- [EXTRACT PROVIDED]:
---

For the Honor of Our King (Psalm 45)

Scripture References

Confessions and Statements of Faith References

Further Reflections on Confessions and Statements of Faith References

The confessions make it clear that the ascension of Christ opened the door to the rule of his kingdom. This fact is comforting to those who love him and is a fearful threat to those who despise him. The response therefore is praise and adoration from people of faith, and resistance from those who reject him.


Our World Belongs to God, paragraph 27 affirms “All authority, glory and sovereign power are given to him,” and reaffirms it in paragraph 43: “Jesus Christ rules over all.”


Consider the clear affirmation made in Heidelberg Catechism, Lord’s Day 19, Question and Answer 50: “Christ ascended to heaven to show there that he is the head of his church, the one through whom the Father rules all things.”

It is no wonder that those who despise him join together to conspire against him, for Christ’s aim as Lord is to “destroy the devil’s work…every force which revolts against you and every conspiracy against your holy word” (Heidelberg Catechism, Lord’s Day 48, Question and Answer 123).


For the Honor of Our King (Psalm 45)

Call to Worship

Ascended and reigning Christ,
help all of us who struggle to worship you as Lord
perceive the beauty and glory of your sovereign rule.
Help all of us who struggle to worship you as heavenly priest
discover the beauty and power of your ongoing prayer for us and with us. Amen.
[The Worship Sourcebook]
— Worship Sourcebook Edition Two

Worthy is the Lamb, who was slain,
to receive power and wealth and wisdom and strength
and honor and glory and praise!
Then every creature in heaven and on earth and under the earth
and on the sea, and all that is in them, sang,
“To the one who sits on the throne and to the Lamb
be praise and honor and glory and power
for ever and ever!” Amen.

---

- [DATASET CONTENT]:

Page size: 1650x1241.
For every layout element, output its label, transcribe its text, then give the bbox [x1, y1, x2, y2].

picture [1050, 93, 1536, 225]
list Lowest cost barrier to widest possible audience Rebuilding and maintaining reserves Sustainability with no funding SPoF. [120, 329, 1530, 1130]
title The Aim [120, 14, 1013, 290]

---

- [EXERCISE TASK]: Pick up the Psalm 45 worship resource after its final line and extend it with further content in the same liturgical style.

- [SOLVED PROBLEM]:
—from Revelation 5:12-13, NIV
— Worship Sourcebook Edition Two

God has ascended amid shouts of joy,
the Lord amid the sounding of trumpets.
Sing praises to God, sing praises;
sing praises to our King, sing praises.
For God is the King of all the earth;
sing to him a psalm of praise.
God reigns over the nations;
God is seated on his holy throne.
—Psalm 47:5-8, NIV
— Worship Sourcebook Edition Two

Lord God,
the words “Jesus is King” come easily to our lips,
yet we often fail to grasp the significance of what they mean for us.
In this service, help us worship you in spirit and truth,
and give us a vision for how we may live in homage to you
every day of our lives, through Christ, our Lord. Amen.
[The Worship Sourcebook]
— Worship Sourcebook Edition Two

Jesus Christ has come into heaven and is at God’s right hand—
with angels, authorities, and powers in submission to him.
Since we have a great high priest who has gone into heaven—
Jesus, the Son of God—let us hold firmly to the faith we profess.
Let us praise his holy name!
Salvation belongs to our God, who sits on the throne, and to the Lamb!
Blessing, glory, wisdom, thanks, honor, power, and strength
be to our God forevermore!
Alleluia, Amen!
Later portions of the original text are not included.